* ASSIGNMENT: Which lines of the data below include the string "Salvare"? Return each of them.

* RECORDS FOR PROCESSING:
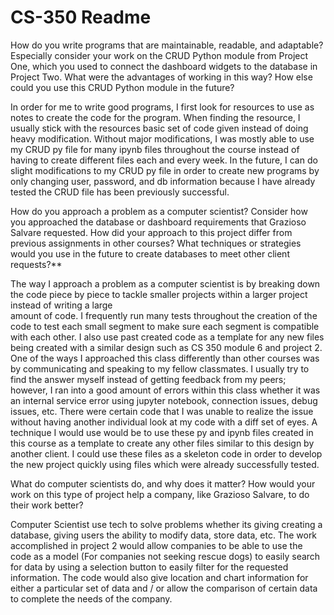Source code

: # CS-350 Readme

How do you write programs that are maintainable, readable, and adaptable? Especially consider your work on the CRUD Python module from Project One, which you used to connect the 
dashboard widgets to the database in Project Two. What were the advantages of working in this way? How else could you use this CRUD Python module in the future?

In order for me to write good programs, I first look for resources to use as notes to create the code for the program. When finding the resource, I usually stick with the 
resources basic set of code given instead of doing heavy modification. Without major modifications, I was mostly able to use my CRUD py file for many ipynb files throughout the 
course instead of having to create different files each and every week. In the future, I can do slight modifications to my CRUD py file in order to create new programs by 
only changing user, password, and db information because I have already tested the CRUD file has been previously successful.

How do you approach a problem as a computer scientist? Consider how you approached the database or dashboard requirements that Grazioso Salvare requested. How did your approach to 
this project differ from previous assignments in other courses? What techniques or strategies would you use in the future to create databases to meet other client requests?**

The way I approach a problem as a computer scientist is by breaking down the code piece by piece to tackle smaller projects within a larger project instead of writing a large  
amount of code. I frequently run many tests throughout the creation of the code to test each small segment to make sure each segment is compatible with each other. I also use past
created code as a template for any new files being created with a similar design such as CS 350 module 6 and project 2. One of the ways I approached this class differently than 
other courses was by communicating and speaking to my fellow classmates. I usually try to find the answer myself instead of getting feedback from my peers; however, I ran into 
a good amount of errors within this class whether it was an internal service error using jupyter notebook, connection issues, debug issues, etc. There were certain code that 
I was unable to realize the issue without having another individual look at my code with a diff set of eyes. A technique I would use would be to use these py and ipynb files 
created in this course as a template to create any other files similar to this design by another client. I could use these files as a skeleton code in order to develop the 
new project quickly using files which were already successfully tested.

What do computer scientists do, and why does it matter? How would your work on this type of project help a company, like Grazioso Salvare, to do their work better?

Computer Scientist use tech to solve problems whether its giving creating a database, giving users the ability to modify data, store data, etc. The work accomplished in project 2 
would allow companies to be able to use the code as a model (For companies not seeking rescue dogs) to easily search for data by using a selection button to easily filter for the 
requested information. The code would also give location and chart information for either a particular set of data and / or allow the comparison of certain data to complete the 
needs of the company.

* ANSWER BOX:
How do you approach a problem as a computer scientist? Consider how you approached the database or dashboard requirements that Grazioso Salvare requested. How did your approach to 
What do computer scientists do, and why does it matter? How would your work on this type of project help a company, like Grazioso Salvare, to do their work better?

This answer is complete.